- [Goal of the exercise] Quote the items from the line containing "What is the average value of the Vm series?" through the line containing "To the nearest", inclusive, and leave the pictures out of your answer.

-- Study material follows --

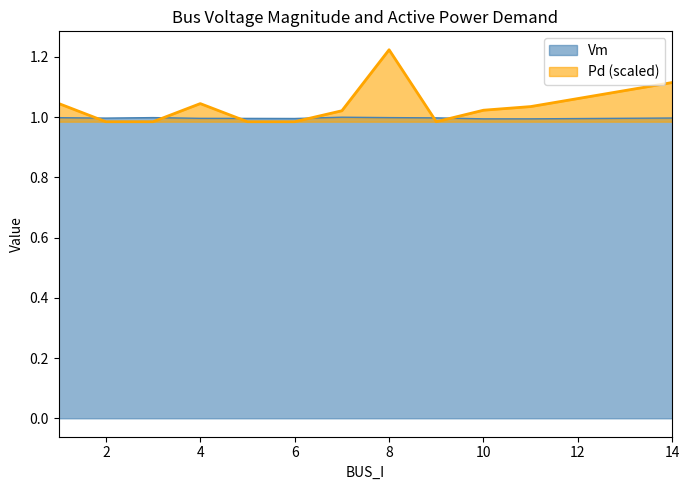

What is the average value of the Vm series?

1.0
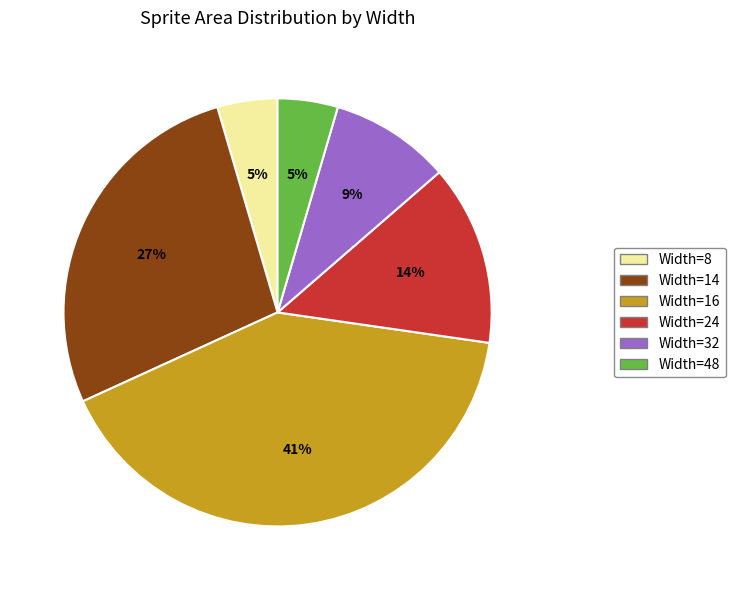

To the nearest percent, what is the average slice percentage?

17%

-- Study material concluded --
-- Study material follows --

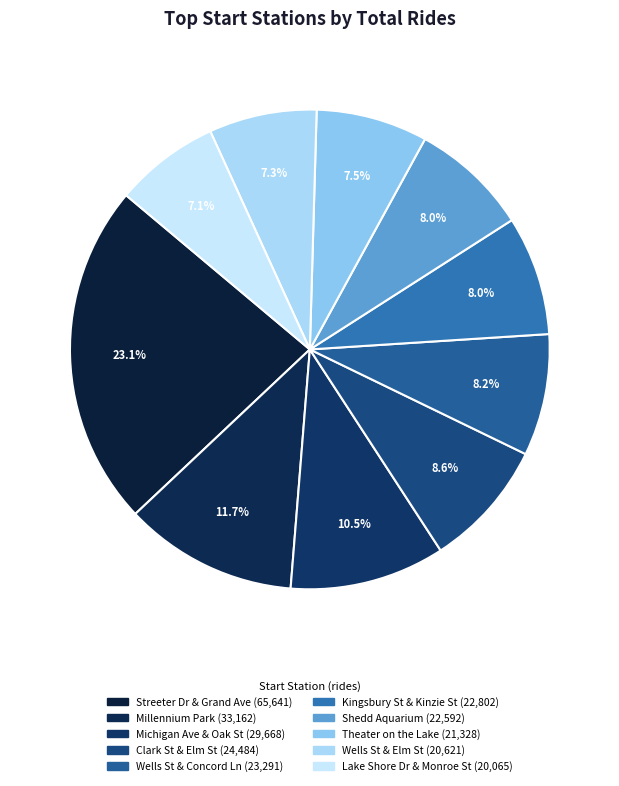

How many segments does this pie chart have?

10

-- Study material concluded --
-- Study material follows --

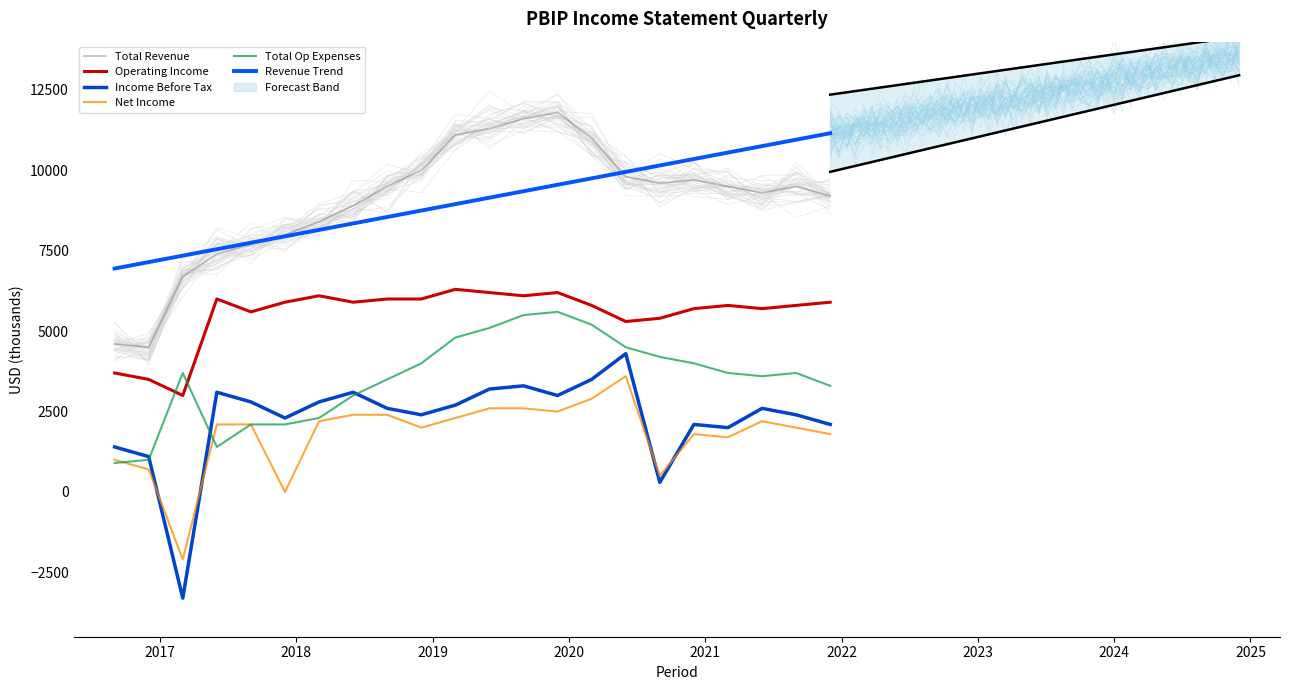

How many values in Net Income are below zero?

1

-- Study material concluded --

- [Written response]
What is the average value of the Vm series?

1.0

To the nearest percent, what is the average slice percentage?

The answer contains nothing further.